私は諸事情あって、彼氏彼女の状況にありたくない。でも、愛している彼から、きみはなにもしなくていいといわれたことがとてもうれしかったということを書きたい。もちろん私は生きている限り何かをしたり、しなかったりするわけだが、「なにもしなくていい」ということは「なにをしてもいい」ということの強い肯定だとおもう。なにかしたとしても、なにもしなかったとしても、それでいい。そんな君が好きだといわれたようで、とてもうれしかった。

完全肯定的に愛された経験はお持ちですか?私は、自分の親や家族が最初のそれにあたる。大人になるにつれて、特に遠くに離れてみて、再確認したこの完全肯定的愛だが、「ま、あんたのやりたいようにやんなさい。それでいいから」と私が、他のお子さんたちとは違うことをするときにこんな言葉で背中を押してくれた両親に、この人は私を完全に信頼しきっている!と感動した。たぶん、失敗こくよ、私。と思うんだけど、そんな失敗も死んだりしない限りはいいだろうと大きくみこして、「やりたいようにやれ」と言ってくれる親が正直すごいと思った。

私がやりたいと思ったことへの肯定、「私が」やりたいと思ったことなら別に何でもいい。何かよりも「私が」というところが彼らのみそであるところに、全幅の信頼と愛を感じた。

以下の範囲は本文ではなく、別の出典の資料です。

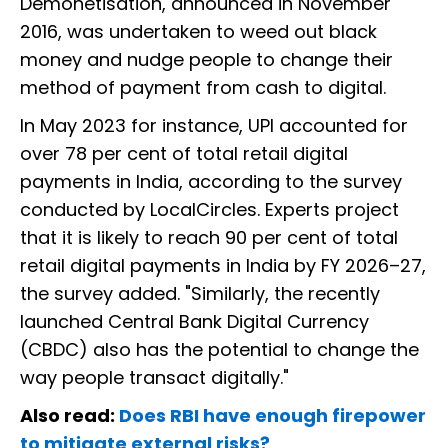
Demonetisation, announced in November
2016, was undertaken to weed out black
money and nudge people to change their
method of payment from cash to digital.
In May 2023 for instance, UPI accounted for
over 78 per cent of total retail digital
payments in India, according to the survey
conducted by LocalCircles. Experts project
that it is likely to reach 90 per cent of total
retail digital payments in India by FY 2026–27,
the survey added. "Similarly, the recently
launched Central Bank Digital Currency
(CBDC) also has the potential to change the
way people transact digitally."
Also read:
Does RBI have enough firepower
to mitigate external risks?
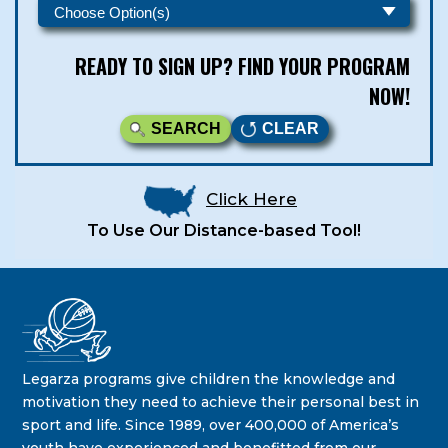
READY TO SIGN UP? FIND YOUR PROGRAM
NOW!
SEARCH
CLEAR
Click Here
To Use Our Distance-based Tool!
Legarza Kids - Newsletters
STAY IN THE KNOW ON THE LATEST DEALS & PROGRAM
Legarza programs give children the knowledge and
OFFERINGS!
motivation they need to achieve their personal best in
sport and life. Since 1989, over 400,000 of America’s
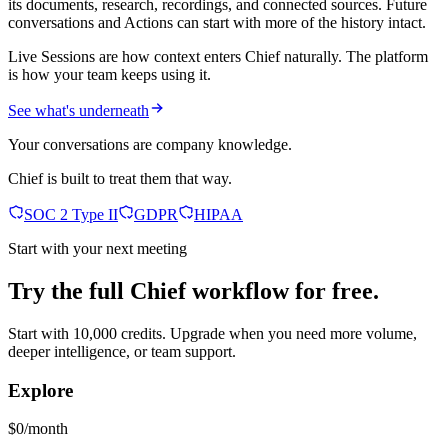
its documents, research, recordings, and connected sources. Future
conversations and Actions can start with more of the history intact.
Live Sessions are how context enters Chief naturally. The platform
is how your team keeps using it.
See what's underneath
Your conversations are company knowledge.
Chief is built to treat them that way.
SOC 2 Type II
GDPR
HIPAA
Start with your next meeting
Try the full Chief workflow for free.
Start with 10,000 credits. Upgrade when you need more volume,
deeper intelligence, or team support.
Explore
$0/month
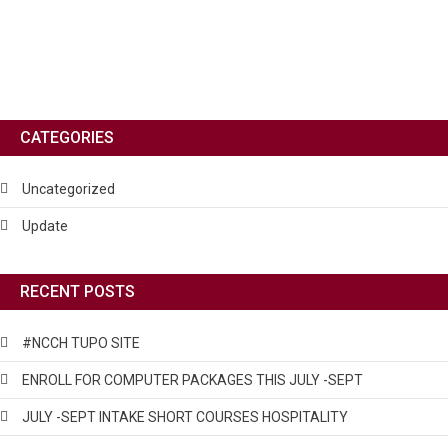
CATEGORIES
Uncategorized
Update
RECENT POSTS
#NCCH TUPO SITE
ENROLL FOR COMPUTER PACKAGES THIS JULY -SEPT
JULY -SEPT INTAKE SHORT COURSES HOSPITALITY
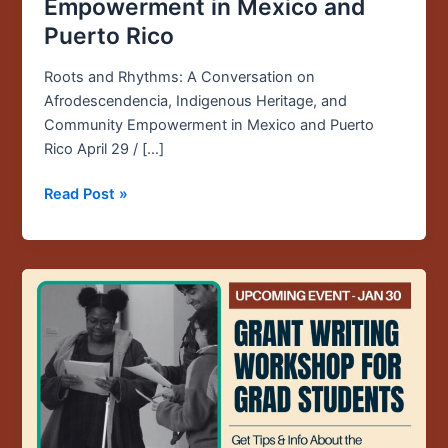
Empowerment in Mexico and
Puerto Rico
Roots and Rhythms: A Conversation on
Afrodescendencia, Indigenous Heritage, and
Community Empowerment in Mexico and Puerto
Rico April 29 / […]
Read Post »
Upcoming
Event:
Jan.
30
/
12PM
/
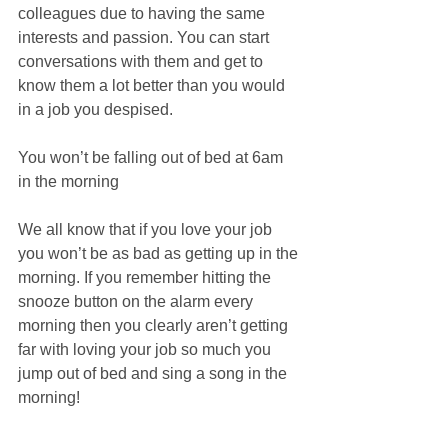
colleagues due to having the same 
interests and passion. You can start 
conversations with them and get to 
know them a lot better than you would 
in a job you despised.
You won’t be falling out of bed at 6am 
in the morning
We all know that if you love your job 
you won’t be as bad as getting up in the 
morning. If you remember hitting the 
snooze button on the alarm every 
morning then you clearly aren’t getting 
far with loving your job so much you 
jump out of bed and sing a song in the 
morning!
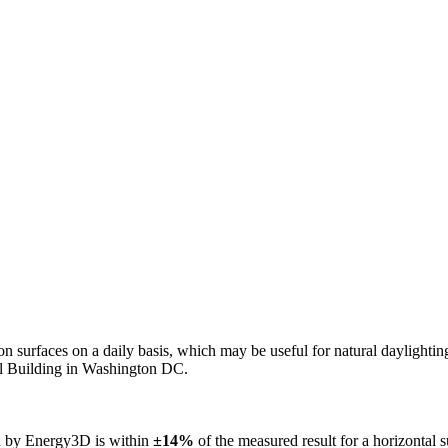
n on surfaces on a daily basis, which may be useful for natural daylight
ol Building in Washington DC.
ed by Energy3D is within
±14%
of the measured result for a horizontal 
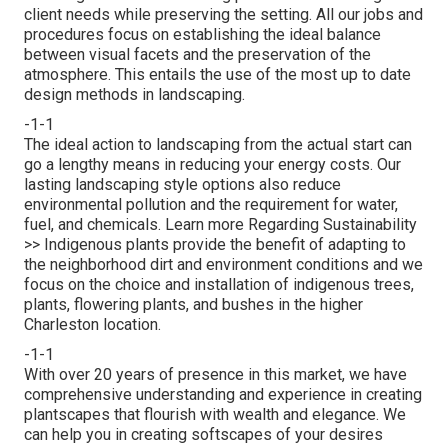
client needs while preserving the setting. All our jobs and
procedures focus on establishing the ideal balance
between visual facets and the preservation of the
atmosphere. This entails the use of the most up to date
design methods in landscaping.
-1-1
The ideal action to landscaping from the actual start can
go a lengthy means in reducing your energy costs. Our
lasting landscaping style options also reduce
environmental pollution and the requirement for water,
fuel, and chemicals.
Learn more Regarding Sustainability
>>
Indigenous plants provide the benefit of adapting to
the neighborhood dirt and environment conditions and we
focus on the choice and installation of indigenous trees,
plants, flowering plants, and bushes in the higher
Charleston location.
-1-1
With over 20 years of presence in this market, we have
comprehensive understanding and experience in creating
plantscapes that flourish with wealth and elegance. We
can help you in creating softscapes of your desires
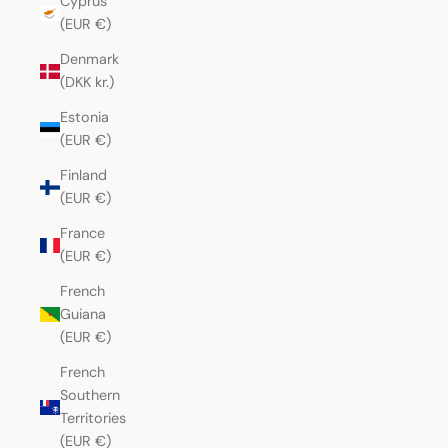
Cyprus
(EUR €)
Denmark
(DKK kr.)
Estonia
(EUR €)
Finland
(EUR €)
France
(EUR €)
French
Guiana
(EUR €)
French
Southern
Territories
(EUR €)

彼との関係は、いわゆる付き合うという肩書には私自身が置かれたくなく、愛しているけれど、彼女になりたくないという現状である。彼が心から私を愛してくれていると思う点は、家族が私に持つ全幅の信頼の愛ととてもよく似ているからだ。私が、こう思う、やりたい、あるいはやりたくないといったことに対して、君がそう思ったんならそれでいいんだね!みたいに無邪気に信じて話してくる。私の決定がいかに将来的に自分を不幸にするかとか、いい仕事を逃してこれからどうやって食っていくのかとか聞いてこない。君がそう決めたんならそれがベストなんだよみたいに言う。嘘かもしれないけど、私には彼は本気で言っているように聞こえるから、本当だと思う。本当にそう言っているんだと思う。それが、彼が私を愛していると思った点。そのかれに、「きみは何もしなくていい」といわれたことが今日一日の中で一番輝いた。

なにもしなくていい、というのはなにをしてもいいの強い肯定で、疲れてベッドで横になっても、海に行きたくなったから海で寝そべってても、仕事一生懸命頑張ってても、悔しくて泣いても、別にいいんかと思わせてくれるその安心感をありがとう。